Content starts

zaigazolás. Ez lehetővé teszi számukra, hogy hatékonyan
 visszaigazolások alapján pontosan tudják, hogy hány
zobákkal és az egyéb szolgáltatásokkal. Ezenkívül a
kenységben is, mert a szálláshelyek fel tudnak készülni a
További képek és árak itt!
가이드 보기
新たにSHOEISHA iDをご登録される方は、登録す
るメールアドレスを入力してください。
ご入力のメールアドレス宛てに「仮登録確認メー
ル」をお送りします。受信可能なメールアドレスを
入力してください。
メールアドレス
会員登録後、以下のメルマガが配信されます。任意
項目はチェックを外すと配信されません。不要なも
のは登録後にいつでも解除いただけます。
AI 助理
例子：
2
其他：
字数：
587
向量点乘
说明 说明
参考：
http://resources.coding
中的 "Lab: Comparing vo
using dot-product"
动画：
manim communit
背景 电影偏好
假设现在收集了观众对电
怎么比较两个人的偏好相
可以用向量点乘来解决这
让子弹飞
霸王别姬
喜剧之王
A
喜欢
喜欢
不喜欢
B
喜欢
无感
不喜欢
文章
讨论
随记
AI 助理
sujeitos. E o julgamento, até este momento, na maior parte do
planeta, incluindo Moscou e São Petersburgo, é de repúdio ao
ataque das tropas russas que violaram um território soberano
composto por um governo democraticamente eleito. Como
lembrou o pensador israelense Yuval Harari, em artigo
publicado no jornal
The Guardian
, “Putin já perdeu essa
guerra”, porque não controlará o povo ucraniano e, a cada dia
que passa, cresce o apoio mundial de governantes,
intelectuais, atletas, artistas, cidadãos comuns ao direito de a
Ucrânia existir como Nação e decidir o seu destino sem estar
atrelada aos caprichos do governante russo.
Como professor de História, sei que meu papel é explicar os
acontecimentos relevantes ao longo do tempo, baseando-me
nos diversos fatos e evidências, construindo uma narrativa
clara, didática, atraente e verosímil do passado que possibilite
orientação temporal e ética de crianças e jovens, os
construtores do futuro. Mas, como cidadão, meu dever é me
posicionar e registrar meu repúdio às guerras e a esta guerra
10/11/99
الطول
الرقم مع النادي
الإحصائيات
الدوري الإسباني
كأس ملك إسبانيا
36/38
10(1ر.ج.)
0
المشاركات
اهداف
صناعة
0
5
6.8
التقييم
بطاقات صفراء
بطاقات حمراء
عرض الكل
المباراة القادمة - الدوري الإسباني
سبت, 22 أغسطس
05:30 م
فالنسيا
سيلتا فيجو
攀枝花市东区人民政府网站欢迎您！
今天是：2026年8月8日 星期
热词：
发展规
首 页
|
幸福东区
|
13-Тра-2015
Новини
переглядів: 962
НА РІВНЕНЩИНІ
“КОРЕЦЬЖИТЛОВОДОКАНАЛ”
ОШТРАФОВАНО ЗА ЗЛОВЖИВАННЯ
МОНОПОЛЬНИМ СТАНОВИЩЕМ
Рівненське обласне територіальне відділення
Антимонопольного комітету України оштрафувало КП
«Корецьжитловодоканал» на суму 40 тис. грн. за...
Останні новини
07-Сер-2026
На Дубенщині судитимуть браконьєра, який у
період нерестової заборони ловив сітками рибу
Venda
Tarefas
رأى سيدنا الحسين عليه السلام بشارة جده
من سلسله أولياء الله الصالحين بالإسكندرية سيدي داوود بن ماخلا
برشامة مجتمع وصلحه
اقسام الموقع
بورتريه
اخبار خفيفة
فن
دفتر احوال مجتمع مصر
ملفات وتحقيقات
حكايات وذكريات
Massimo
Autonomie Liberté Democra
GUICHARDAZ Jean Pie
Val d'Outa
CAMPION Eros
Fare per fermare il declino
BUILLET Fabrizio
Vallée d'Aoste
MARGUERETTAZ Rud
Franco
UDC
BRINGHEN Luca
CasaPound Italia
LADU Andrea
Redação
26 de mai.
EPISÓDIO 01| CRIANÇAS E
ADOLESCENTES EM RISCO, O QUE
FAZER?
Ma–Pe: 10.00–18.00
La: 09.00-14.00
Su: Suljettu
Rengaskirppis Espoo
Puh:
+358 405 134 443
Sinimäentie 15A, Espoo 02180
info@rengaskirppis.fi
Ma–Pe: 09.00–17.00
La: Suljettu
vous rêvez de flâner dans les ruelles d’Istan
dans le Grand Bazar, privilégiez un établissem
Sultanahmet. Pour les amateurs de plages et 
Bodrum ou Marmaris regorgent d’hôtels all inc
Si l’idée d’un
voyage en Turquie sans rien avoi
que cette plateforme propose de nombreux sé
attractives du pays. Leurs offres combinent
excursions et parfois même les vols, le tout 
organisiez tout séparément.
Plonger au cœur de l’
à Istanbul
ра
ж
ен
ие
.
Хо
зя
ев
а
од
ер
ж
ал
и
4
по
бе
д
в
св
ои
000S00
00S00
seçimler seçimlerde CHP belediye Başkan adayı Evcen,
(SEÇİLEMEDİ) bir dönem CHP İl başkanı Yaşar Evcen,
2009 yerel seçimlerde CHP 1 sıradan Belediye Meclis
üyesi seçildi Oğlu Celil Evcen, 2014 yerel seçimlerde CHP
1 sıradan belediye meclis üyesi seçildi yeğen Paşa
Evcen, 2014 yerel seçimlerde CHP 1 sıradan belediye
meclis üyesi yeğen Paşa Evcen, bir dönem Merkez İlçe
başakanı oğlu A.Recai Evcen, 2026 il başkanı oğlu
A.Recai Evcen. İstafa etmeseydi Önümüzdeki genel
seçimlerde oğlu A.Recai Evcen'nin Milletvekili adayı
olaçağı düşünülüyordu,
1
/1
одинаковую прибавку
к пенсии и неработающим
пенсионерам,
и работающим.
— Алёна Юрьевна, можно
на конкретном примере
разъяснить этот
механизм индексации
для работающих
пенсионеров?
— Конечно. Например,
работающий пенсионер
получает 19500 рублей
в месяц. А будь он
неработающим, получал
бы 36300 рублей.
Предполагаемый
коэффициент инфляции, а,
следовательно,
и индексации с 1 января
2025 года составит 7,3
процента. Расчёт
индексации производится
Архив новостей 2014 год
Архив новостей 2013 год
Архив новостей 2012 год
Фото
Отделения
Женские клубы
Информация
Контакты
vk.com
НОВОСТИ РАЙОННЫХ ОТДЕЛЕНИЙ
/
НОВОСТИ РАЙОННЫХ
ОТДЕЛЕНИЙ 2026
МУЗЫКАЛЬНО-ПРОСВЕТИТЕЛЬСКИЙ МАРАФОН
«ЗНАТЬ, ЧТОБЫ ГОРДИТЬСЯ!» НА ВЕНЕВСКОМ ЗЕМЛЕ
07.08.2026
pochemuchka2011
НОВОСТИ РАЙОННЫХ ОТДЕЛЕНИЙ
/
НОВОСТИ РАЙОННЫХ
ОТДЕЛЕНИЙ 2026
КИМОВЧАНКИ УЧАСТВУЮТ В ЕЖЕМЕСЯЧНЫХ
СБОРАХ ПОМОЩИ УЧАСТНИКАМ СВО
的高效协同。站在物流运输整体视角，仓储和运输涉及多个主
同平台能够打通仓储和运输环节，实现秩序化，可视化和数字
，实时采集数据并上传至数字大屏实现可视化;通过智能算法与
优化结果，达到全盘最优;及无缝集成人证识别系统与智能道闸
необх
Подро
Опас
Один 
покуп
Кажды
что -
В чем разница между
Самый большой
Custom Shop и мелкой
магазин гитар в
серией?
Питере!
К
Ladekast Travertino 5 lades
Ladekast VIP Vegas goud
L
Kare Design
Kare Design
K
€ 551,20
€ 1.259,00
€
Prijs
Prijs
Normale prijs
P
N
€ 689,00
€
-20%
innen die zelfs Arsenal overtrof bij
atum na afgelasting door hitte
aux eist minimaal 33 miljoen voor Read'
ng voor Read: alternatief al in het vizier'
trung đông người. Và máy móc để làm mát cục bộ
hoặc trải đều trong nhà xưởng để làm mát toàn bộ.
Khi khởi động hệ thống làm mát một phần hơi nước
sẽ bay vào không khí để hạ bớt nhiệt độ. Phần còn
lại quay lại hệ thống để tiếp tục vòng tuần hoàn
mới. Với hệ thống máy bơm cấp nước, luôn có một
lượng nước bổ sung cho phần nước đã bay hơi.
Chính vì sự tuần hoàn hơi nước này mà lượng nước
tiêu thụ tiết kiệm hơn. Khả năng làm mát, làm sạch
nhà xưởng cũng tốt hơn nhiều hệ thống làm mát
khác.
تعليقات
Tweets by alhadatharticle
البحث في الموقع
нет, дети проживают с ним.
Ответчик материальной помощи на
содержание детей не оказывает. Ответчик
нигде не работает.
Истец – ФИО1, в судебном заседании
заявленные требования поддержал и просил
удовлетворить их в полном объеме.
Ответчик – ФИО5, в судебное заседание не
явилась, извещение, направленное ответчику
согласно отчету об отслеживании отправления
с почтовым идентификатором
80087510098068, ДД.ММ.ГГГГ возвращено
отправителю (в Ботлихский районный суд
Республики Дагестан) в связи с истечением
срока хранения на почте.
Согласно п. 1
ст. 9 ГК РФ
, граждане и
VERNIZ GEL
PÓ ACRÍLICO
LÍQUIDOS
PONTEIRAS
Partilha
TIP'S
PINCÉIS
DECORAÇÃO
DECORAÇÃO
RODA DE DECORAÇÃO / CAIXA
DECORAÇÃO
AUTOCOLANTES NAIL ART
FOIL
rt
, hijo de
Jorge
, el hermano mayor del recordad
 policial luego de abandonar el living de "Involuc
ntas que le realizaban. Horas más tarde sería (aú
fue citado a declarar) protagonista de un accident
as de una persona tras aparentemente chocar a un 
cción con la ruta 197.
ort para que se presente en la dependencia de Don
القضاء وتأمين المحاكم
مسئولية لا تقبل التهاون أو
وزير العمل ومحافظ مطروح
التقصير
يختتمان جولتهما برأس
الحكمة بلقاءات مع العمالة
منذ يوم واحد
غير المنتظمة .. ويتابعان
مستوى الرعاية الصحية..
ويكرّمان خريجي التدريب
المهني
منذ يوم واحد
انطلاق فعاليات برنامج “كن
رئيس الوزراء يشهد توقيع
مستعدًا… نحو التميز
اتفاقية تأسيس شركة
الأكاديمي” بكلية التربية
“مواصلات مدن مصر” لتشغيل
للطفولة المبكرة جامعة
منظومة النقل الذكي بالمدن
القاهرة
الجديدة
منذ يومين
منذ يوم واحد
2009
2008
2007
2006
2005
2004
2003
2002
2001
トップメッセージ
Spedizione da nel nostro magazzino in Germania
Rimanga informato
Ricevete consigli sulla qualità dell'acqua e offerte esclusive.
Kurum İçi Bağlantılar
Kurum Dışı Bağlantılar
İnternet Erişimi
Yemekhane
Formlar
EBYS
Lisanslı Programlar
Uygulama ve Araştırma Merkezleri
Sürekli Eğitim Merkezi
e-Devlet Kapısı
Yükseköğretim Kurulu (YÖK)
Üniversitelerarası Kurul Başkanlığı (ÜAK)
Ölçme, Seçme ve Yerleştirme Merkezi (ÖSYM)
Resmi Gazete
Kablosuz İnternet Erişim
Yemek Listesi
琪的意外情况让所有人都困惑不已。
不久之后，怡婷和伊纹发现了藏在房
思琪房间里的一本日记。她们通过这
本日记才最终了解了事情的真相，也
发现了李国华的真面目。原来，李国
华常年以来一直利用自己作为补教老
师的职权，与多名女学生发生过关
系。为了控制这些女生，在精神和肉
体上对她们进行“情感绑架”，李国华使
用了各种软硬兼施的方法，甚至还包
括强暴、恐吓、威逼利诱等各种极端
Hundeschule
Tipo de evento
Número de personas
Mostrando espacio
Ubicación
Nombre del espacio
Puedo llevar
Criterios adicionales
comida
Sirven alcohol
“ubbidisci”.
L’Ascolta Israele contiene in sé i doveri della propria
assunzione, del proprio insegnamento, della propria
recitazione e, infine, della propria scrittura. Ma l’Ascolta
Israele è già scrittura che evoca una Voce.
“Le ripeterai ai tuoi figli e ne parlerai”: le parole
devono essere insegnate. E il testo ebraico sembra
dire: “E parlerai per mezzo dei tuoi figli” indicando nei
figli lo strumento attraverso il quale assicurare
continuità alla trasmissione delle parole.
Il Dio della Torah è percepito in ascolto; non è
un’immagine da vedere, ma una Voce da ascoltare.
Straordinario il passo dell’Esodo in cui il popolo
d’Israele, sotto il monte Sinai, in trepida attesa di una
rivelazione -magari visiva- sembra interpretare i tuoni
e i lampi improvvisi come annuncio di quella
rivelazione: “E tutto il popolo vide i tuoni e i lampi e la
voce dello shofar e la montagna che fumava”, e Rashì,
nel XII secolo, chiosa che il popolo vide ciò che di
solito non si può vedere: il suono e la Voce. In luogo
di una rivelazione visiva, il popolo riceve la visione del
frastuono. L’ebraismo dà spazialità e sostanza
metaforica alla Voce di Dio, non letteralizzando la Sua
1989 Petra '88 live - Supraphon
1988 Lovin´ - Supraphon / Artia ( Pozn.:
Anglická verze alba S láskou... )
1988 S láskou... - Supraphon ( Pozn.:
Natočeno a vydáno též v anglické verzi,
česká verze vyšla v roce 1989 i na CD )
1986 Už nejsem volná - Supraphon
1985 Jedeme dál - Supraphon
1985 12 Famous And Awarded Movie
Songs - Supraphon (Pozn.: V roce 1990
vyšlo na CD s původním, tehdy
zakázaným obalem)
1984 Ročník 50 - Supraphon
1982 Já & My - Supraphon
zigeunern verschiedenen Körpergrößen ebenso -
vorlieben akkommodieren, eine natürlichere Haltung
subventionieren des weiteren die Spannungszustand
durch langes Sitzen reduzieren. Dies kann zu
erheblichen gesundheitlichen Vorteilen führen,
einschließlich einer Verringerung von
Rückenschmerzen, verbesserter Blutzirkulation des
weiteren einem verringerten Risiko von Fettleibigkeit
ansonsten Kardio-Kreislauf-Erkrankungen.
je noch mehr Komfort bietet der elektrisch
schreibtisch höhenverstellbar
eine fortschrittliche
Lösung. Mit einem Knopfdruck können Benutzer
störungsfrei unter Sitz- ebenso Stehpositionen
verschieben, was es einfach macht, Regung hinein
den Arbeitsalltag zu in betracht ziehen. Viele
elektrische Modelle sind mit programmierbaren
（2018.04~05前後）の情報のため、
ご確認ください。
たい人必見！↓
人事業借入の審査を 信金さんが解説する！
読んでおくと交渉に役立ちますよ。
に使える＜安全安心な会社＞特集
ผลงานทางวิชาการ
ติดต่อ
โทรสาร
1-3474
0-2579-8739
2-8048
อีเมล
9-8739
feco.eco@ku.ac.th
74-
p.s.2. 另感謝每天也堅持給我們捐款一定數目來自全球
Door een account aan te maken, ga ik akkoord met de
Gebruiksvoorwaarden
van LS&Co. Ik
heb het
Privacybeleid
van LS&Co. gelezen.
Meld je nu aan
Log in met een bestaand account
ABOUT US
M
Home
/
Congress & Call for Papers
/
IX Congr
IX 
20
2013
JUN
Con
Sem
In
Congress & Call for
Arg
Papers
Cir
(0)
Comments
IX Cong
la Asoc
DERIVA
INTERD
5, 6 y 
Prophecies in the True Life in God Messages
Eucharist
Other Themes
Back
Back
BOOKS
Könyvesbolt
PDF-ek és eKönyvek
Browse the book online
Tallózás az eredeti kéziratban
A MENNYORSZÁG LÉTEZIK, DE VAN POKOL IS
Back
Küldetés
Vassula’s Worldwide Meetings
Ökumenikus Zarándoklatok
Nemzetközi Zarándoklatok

Content ends

_Try it:_
The answer must hold only the lines from the first line of the data through the line bearing "ataque das tropas", returned exactly.

_Answer space:_
zaigazolás. Ez lehetővé teszi számukra, hogy hatékonyan
 visszaigazolások alapján pontosan tudják, hogy hány
zobákkal és az egyéb szolgáltatásokkal. Ezenkívül a
kenységben is, mert a szálláshelyek fel tudnak készülni a
További képek és árak itt!
가이드 보기
新たにSHOEISHA iDをご登録される方は、登録す
るメールアドレスを入力してください。
ご入力のメールアドレス宛てに「仮登録確認メー
ル」をお送りします。受信可能なメールアドレスを
入力してください。
メールアドレス
会員登録後、以下のメルマガが配信されます。任意
項目はチェックを外すと配信されません。不要なも
のは登録後にいつでも解除いただけます。
AI 助理
例子：
2
其他：
字数：
587
向量点乘
说明 说明
参考：
http://resources.coding
中的 "Lab: Comparing vo
using dot-product"
动画：
manim communit
背景 电影偏好
假设现在收集了观众对电
怎么比较两个人的偏好相
可以用向量点乘来解决这
让子弹飞
霸王别姬
喜剧之王
A
喜欢
喜欢
不喜欢
B
喜欢
无感
不喜欢
文章
讨论
随记
AI 助理
sujeitos. E o julgamento, até este momento, na maior parte do
planeta, incluindo Moscou e São Petersburgo, é de repúdio ao
ataque das tropas russas que violaram um território soberano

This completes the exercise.